Ukrainian organizational life in the Maritimes began in 1926 with the establishment of a Prosvita society in Sydney. In the 1930s the Ukrainian Labour-Farmer Temple Association (ULFTA) established two branches in the Sydney region. A Ukrainian-Canadian Association was established in the Halifax-Dartmouth area in 1976. In Quebec the major organizational centre was Montreal, where a Ukrainian immigrant- and self-aid society was established by 1903. It was followed soon thereafter by several Prosvita societies. In the interwar era branches of the major Ukrainian Canadian organizations, notably the ULFTA, the Ukrainian National Federation (UNF), the United Hetman Organization, and the Ukrainian Self-Reliance League, were set up there. It was common in Montreal for an organization to have separate branches in different parts of the city. Branches of the UNF were also established in Rouyn-Noranda and Val d’Or, where its main rival was a ULFTA brach. After the Second World War the new arrivals in Montreal established approximately 30 new organizations. In 1997 the Zustrich society was established as a contemporary immigrant aid and social group.

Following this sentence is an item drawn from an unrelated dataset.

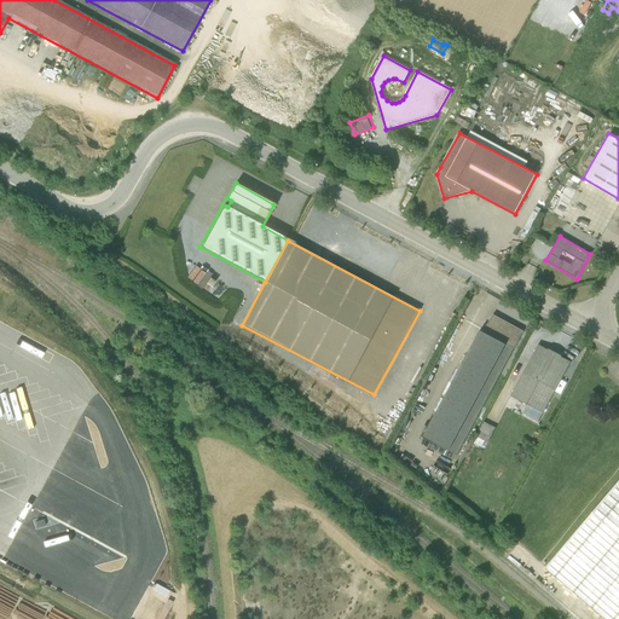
[(457,455),(524,330),(493,314),(484,333),(480,330),(422,438),(457,455)]
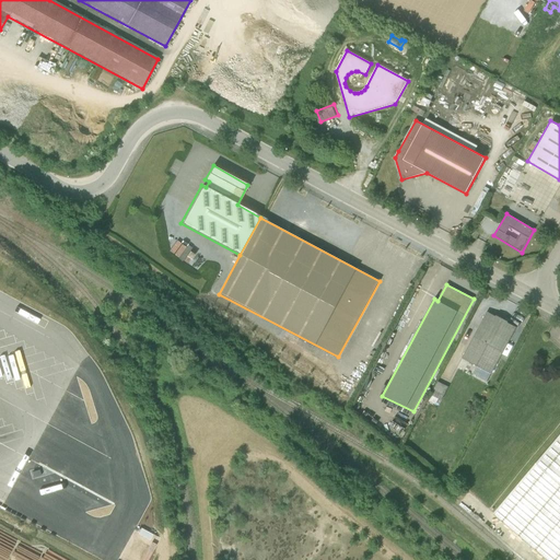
[(405,299),(410,301),(416,289),(410,286),(405,299)]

A Ukrainian Catholic parish was established in Sydney in 1912 and remains active to this day (with its parish priest occasionally serving in Halifax). A Ukrainian Orthodox church parish was also active there from the mid-1930s to the early 1950s. The Ukrainian Catholic church in Quebec is centered in Montreal, where it has 6 parishes. Several northern communities are served by a priest located in Val d’Or. As well there are chapels in the province’s rural Ukrainian recreation centers. The Quebec and Nova Scotia churches are administered by the Eparchy of Toronto and Eastern Canada. There are 3 Ukrainian Orthodox parishes in Montreal, but none in other parts of the province. They are administered by the Eastern Diocese of the Ukrainian Orthodox Church of Canada.

The mainstay of Ukrainian-language education in Quebec and the Atlantic provinces has been Saturday schools. From the teens until the mid-1920s there were two schools in Montreal’s Catholic system that provided instruction in French and Ukrainian. In 1965, Ukrainian was introduced as a language of study (where numbers permitted) in the province’s high schools. In 1978 the Parti Québécois government introduced legislation permitting (bilingual) instruction in languages such as Ukrainian (alongside French), but the community did not pursue this option. In general the province’s Ukrainian Catholic and Ukrainian Orthodox communities maintain a notably Anglophone orientation in respect to education. Ukrainian-language or subject courses have not been taught in Quebec or Atlantic universities with the exception of a quickly discontinued trial Ukrainian history course at Montreal’s Concordia University in 1978–79. Nevertheless, a number of notable Ukrainian academics, including Marko Antonovych, Jaroslav Rudnyckyj, Roman Serbyn, Radoslav Zhuk, and Luba Zuk have been associated with Quebec.

Quebec’s creative talents have included the artist Ruslan Logush, composers George Fiala and Bohdan Veselovsky, pianists Liubka Kolessa, Ireneus Zhuk, and Luba Zuk, filmmaker Yuri Luhovy, and pop singer Luba Kowalchuk.